Each notebook page contains not only hyperlinked text, but other kinds of snippets, such as code that can be evaluated, or live examples that can be explored.
Moldable inspector
The inspector is one example of a moldable tool that can be extended with custom views.
Here we are inspecting a live object that encapsulates information retrieved from GitHub about the feenk organization. By adding custom views, we make the GitHub organization domain explorable and thus explainable.
GT components
GT contains numerous other moldable tools and components, such as a moldable debugger, a moldable code editor, visualization engines, and an advanced language workbench.
3. Example-Driven Development
Example-Driven Development is superficially like Test-Driven Development, where you drive development by constructing test methods that return example objects.
The Trouble with Tests
Unit tests are supposed to be independent of each other, but analysis of real test code shows that they contain much duplicated code, leading to cascading failures in case of bugs.
Green tests can be used to detect regressions, but otherwise they don't help you much to create new tests or explore the running system.
Example = Test + Factory
In a nutshell, an example method is a test that returns the object under test.
This allows tests to be composed, reducing duplication and cascading failures.
A further benefit is that examples can be used in live documentation.
Examples also support an exploratory approach to test-driven development, that we call example-driven development, or EDD.
A composed Ludo example
Here we see the method that produced the example we saw earlier. If we inspect the results we not only run the test, which is green, but we can explore the example.
If we open the initial setup, we see it is composed of an earlier example, and so on.
In fact we have a graph of examples in the Examples map view (which is a custom view for the moldable Coder tool).
- Inspect the result. - Open the gameShowingAllMoves5 code bubble and so on. - Open the Examples map
Live documentation
Here we see an example of a live notebook page that documents the Ludo game with the help of live examples.
Examples explorer
Here we see the examples explorer for the entire GT system.

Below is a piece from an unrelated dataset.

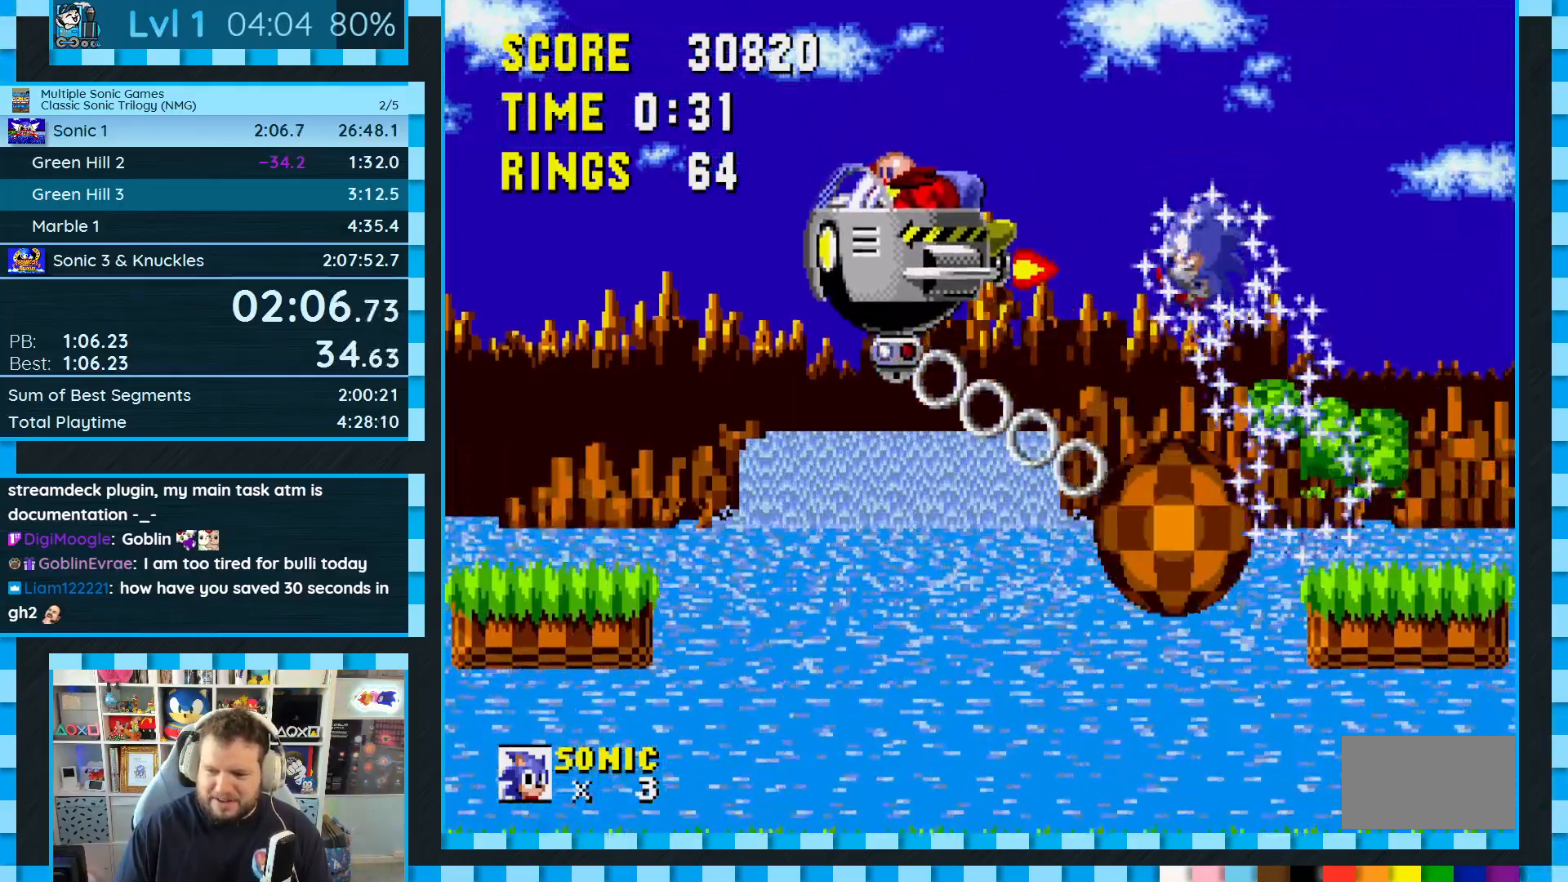
{"buttons": ["DPAD_RIGHT"], "events": [[400, "B", "up"], [400, "C", "up"], [400, "DPAD_LEFT", "up"], [417, "A", "up"], [467, "DPAD_RIGHT", "down"]]}
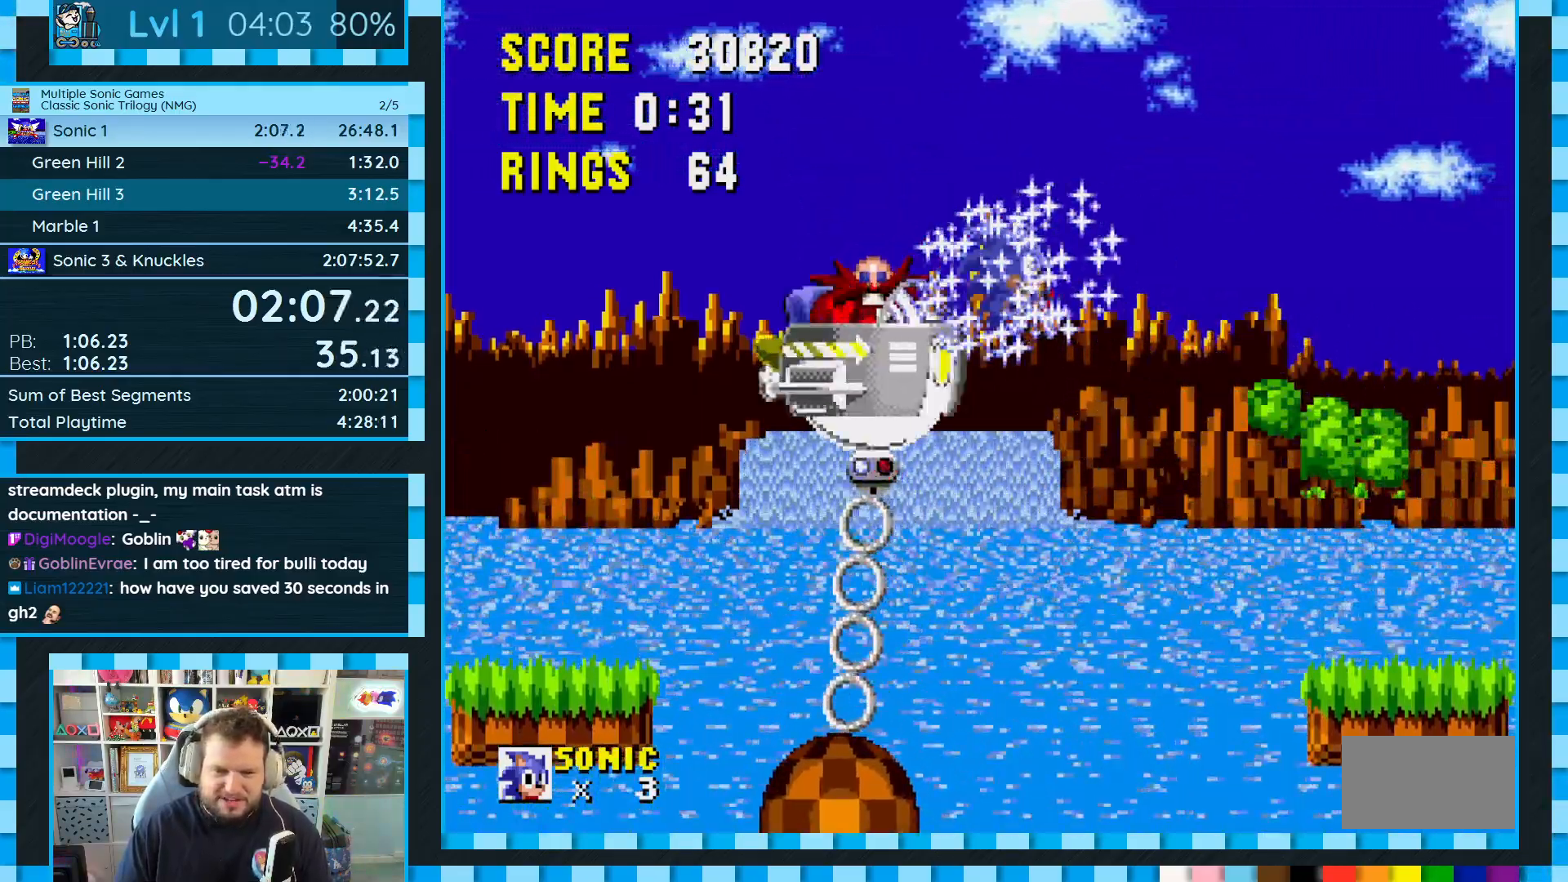
{"buttons": ["DPAD_RIGHT"], "events": []}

We can dive in, for example, to see the examples maps for all the gtoolkit demos.
Note that the Examples Explorer is not a separate tool, but simply an object with numerous custom views defined.
- Dive into gtoolkit-demos
and see the example maps.
Custom tools are pervasive
This visualization shows a treemap of packages and classes in the current image.
Blue classes have at least one custom view and green ones have at least one example. This shows that custom tools were heavily used to build the moldable development environment itself.
Here at the top left we see BlElement
, the root of the graphical hierarchy.